[BEGIN PASSAGE SHOWN]

How You Can Improve Your Workouts With the Rate of Perceived Readiness Scale
You’re serious about your gains, right? You hit the gym five times a week, follow a detailed program, set and achieve goals, keep a thorough training log and all that good stuff, right?
But sometimes you feel like you’re treading water, just fighting to stay afloat. You aren’t making true progress, and it is infuriating. It’s a terrible feeling, but there is a way to bust through it without changing programs, taking new supplements or making more drastic changes.
Something that I’ve been doing for the better part of the last year is recording my Rate of Perceived Readiness (RPR) every day in my training log.
RELATED: The Benefits of a Training Log
Coming off a back injury that required a lot of treatment, I started this as an unofficial way to see if I was getting “better” over time. It eventually turned into a monumental breakthrough for my training and something that, little by little, I have recently begun to pass on to my clients.
I’m sure many coaches either do this or have a similar protocol, though they might call it something else. Trust me, I didn’t invent this. All industries use readiness reporting in some capacity, but this is just my method, and I believe you can benefit from it.

[END PASSAGE SHOWN]
[BEGIN RECORD LIST]

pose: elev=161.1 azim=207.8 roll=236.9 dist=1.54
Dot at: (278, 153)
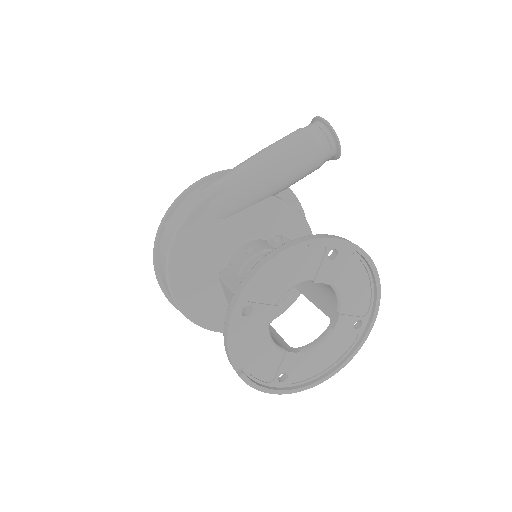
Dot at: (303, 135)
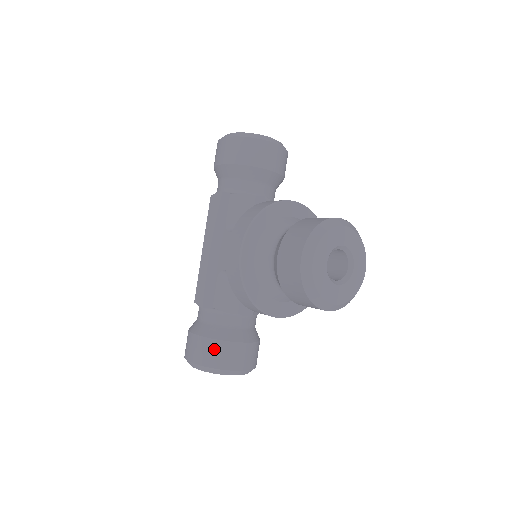
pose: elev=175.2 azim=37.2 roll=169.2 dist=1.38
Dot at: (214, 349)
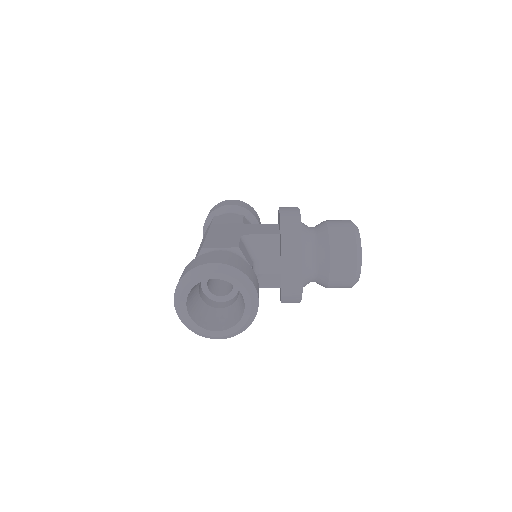
Dot at: (245, 265)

[END RECORD LIST]

AIM 1
Reproduce word for word everything in the article on the Rate of Perceived Readiness Scale from "Something that I’ve" down to "benefit from it.".
AIM 2
According to the article on the Rate of Perceived Readiness Scale, what was the writer coming off when the daily recording began?
AIM 3
Carry the article on the Rate of Perceived Readiness Scale forward from its final sentence.

EXERCISE RESPONSE 1
Something that I’ve been doing for the better part of the last year is recording my Rate of Perceived Readiness (RPR) every day in my training log.
RELATED: The Benefits of a Training Log
Coming off a back injury that required a lot of treatment, I started this as an unofficial way to see if I was getting “better” over time. It eventually turned into a monumental breakthrough for my training and something that, little by little, I have recently begun to pass on to my clients.
I’m sure many coaches either do this or have a similar protocol, though they might call it something else. Trust me, I didn’t invent this. All industries use readiness reporting in some capacity, but this is just my method, and I believe you can benefit from it.

EXERCISE RESPONSE 2
A back injury that required a lot of treatment.

EXERCISE RESPONSE 3
Here’s what to do:
Every day that you train, write your RPR in your training log. Your RPR is measured on a scale of 1 to 10. One is the worst.
One means you should be in bed right now instead of the gym. One means pretty much nothing positive can happen if you decide to work out—it’s that bad.
Ten is the best, or the most ready. Ten is the equivalent of smelling 10 bags of smelling salt, taking a shot of tequila, washing it down with some kind of face-tingling pre-workout and running through the front door of the gym straight to the squat rack. You are ready to crush some iron.
RELATED: The Mood-Boosting Workout Circuit
In between 1 and 10 can be scaled accordingly by you.
Record this number on every single training day that you log. The information is so valuable, it will blow your mind. Use it to notice trends, make changes and ultimately make progress based on your own behavior. It’s literally the easiest training implement ever. Just ask yourself how ready to train you feel every day on a 1-10 scale and write it down. It takes 5 seconds.
How to Apply RPR
Let’s be honest. There are days when you just aren’t feeling it in the gym. Life happens. Maybe you’re injured, sick, annoyed at your boss, not fully recovered from a previous workout, etc. Whatever the case may be, it’s perfectly normal to not be super hyped to hit the gym every day of your life.
On the other hand, some days you may be at a 9 or 10. You can’t wait to get to the gym and kill it. Training at a 10 RPR looks and feels different in many ways from training at a 4 RPR.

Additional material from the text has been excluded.